-- ENTRIES SHOWN follows --
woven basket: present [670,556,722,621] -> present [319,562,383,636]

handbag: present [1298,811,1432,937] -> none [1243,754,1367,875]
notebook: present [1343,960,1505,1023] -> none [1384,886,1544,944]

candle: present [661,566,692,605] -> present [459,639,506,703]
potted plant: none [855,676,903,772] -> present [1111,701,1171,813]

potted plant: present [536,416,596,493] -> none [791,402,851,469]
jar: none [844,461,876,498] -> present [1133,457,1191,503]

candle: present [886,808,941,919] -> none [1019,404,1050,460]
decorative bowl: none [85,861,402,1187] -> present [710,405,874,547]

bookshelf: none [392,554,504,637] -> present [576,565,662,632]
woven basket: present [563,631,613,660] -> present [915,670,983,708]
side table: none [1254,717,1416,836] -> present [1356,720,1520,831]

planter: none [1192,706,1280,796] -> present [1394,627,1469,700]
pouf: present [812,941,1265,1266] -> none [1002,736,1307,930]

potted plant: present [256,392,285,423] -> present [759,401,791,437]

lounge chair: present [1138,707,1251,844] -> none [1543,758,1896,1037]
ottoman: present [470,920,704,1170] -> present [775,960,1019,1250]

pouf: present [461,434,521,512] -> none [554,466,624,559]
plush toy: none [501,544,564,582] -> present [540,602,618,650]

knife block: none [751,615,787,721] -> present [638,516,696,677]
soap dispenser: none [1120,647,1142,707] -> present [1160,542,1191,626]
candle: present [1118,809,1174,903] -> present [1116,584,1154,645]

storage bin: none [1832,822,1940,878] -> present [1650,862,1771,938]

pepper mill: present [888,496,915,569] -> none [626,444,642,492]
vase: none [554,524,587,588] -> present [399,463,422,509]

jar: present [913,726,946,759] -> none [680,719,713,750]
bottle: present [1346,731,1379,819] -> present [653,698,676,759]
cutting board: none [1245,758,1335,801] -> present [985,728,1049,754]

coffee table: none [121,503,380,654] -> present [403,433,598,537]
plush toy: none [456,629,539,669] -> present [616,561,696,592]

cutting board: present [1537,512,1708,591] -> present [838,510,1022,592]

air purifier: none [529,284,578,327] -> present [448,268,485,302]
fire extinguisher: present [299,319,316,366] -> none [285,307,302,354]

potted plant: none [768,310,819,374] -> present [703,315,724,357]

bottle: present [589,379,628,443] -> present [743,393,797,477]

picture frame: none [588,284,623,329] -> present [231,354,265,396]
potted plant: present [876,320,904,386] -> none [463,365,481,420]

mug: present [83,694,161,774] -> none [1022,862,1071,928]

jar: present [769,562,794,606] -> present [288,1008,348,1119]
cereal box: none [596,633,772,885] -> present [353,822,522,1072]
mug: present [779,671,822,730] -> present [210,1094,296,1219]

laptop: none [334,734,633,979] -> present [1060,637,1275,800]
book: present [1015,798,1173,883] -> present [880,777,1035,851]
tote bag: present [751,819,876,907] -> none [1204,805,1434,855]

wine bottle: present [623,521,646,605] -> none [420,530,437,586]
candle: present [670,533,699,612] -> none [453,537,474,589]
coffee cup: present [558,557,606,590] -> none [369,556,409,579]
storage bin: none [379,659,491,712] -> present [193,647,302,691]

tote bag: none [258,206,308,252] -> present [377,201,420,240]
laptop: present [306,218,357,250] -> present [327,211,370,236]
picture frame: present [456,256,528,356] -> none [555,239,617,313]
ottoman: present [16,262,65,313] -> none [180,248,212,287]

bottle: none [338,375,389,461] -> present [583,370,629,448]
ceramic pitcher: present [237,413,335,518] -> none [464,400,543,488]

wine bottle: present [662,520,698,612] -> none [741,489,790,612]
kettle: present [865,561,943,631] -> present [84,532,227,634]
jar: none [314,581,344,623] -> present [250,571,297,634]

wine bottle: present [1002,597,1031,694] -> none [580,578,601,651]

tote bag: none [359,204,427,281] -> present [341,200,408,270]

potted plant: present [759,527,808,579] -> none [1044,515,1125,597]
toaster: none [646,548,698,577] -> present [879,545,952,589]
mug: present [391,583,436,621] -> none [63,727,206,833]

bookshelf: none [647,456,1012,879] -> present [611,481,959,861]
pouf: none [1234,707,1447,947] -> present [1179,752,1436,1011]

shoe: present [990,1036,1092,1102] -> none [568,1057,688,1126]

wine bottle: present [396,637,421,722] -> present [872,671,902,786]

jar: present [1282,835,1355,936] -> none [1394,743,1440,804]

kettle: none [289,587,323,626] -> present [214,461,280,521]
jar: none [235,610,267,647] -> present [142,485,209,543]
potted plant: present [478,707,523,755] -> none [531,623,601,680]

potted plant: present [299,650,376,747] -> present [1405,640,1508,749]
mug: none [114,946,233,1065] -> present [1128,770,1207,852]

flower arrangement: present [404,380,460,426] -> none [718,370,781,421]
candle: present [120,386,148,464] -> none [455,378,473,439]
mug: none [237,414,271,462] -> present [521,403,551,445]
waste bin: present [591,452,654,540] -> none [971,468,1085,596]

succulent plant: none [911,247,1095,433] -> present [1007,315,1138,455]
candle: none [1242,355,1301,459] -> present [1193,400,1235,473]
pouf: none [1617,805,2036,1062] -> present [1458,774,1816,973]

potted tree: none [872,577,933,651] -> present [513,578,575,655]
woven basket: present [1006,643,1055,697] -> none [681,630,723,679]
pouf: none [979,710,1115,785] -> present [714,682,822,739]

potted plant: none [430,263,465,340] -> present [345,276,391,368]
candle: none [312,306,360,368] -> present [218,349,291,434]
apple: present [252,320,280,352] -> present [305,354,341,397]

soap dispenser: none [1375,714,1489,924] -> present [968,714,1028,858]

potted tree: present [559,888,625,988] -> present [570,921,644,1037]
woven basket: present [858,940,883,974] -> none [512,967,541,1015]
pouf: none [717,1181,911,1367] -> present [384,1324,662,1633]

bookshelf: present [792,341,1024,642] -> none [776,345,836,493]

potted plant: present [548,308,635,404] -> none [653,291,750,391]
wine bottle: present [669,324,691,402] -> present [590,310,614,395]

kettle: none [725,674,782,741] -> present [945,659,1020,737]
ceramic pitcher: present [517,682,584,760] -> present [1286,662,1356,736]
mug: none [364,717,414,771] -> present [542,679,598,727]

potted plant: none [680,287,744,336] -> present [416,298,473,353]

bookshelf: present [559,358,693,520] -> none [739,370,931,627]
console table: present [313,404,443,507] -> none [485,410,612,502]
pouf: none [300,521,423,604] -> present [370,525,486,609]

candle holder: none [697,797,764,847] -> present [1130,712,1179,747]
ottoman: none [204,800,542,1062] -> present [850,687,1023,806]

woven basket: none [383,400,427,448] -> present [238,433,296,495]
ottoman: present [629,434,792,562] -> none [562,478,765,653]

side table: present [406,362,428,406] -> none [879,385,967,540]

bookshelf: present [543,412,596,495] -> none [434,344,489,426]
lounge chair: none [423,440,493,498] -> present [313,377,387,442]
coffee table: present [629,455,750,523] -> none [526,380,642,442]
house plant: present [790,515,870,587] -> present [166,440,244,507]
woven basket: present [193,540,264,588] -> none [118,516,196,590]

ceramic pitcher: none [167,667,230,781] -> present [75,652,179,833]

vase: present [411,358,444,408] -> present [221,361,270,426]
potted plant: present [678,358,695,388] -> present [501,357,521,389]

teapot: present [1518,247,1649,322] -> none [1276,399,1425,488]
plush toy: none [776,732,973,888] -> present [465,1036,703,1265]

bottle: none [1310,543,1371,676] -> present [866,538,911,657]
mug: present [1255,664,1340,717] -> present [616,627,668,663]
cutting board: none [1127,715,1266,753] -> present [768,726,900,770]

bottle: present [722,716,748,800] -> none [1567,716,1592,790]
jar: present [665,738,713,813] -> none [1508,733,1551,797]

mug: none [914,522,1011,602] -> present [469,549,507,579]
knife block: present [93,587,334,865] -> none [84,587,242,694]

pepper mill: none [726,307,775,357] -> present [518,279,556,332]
-- ENTRIES SHOWN concluded --
• WORK TO COMPLETE
Please give an exact copy of the entries above, from the line with "candle: none [312,306,360,368]" down to the line with "bookshelf: present [543,412,596,495]", inclusive, and nothing else.

• RESPONSE TO THE EXERCISE
candle: none [312,306,360,368] -> present [218,349,291,434]
apple: present [252,320,280,352] -> present [305,354,341,397]

soap dispenser: none [1375,714,1489,924] -> present [968,714,1028,858]

potted tree: present [559,888,625,988] -> present [570,921,644,1037]
woven basket: present [858,940,883,974] -> none [512,967,541,1015]
pouf: none [717,1181,911,1367] -> present [384,1324,662,1633]

bookshelf: present [792,341,1024,642] -> none [776,345,836,493]

potted plant: present [548,308,635,404] -> none [653,291,750,391]
wine bottle: present [669,324,691,402] -> present [590,310,614,395]

kettle: none [725,674,782,741] -> present [945,659,1020,737]
ceramic pitcher: present [517,682,584,760] -> present [1286,662,1356,736]
mug: none [364,717,414,771] -> present [542,679,598,727]

potted plant: none [680,287,744,336] -> present [416,298,473,353]

bookshelf: present [559,358,693,520] -> none [739,370,931,627]
console table: present [313,404,443,507] -> none [485,410,612,502]
pouf: none [300,521,423,604] -> present [370,525,486,609]

candle holder: none [697,797,764,847] -> present [1130,712,1179,747]
ottoman: none [204,800,542,1062] -> present [850,687,1023,806]

woven basket: none [383,400,427,448] -> present [238,433,296,495]
ottoman: present [629,434,792,562] -> none [562,478,765,653]

side table: present [406,362,428,406] -> none [879,385,967,540]

bookshelf: present [543,412,596,495] -> none [434,344,489,426]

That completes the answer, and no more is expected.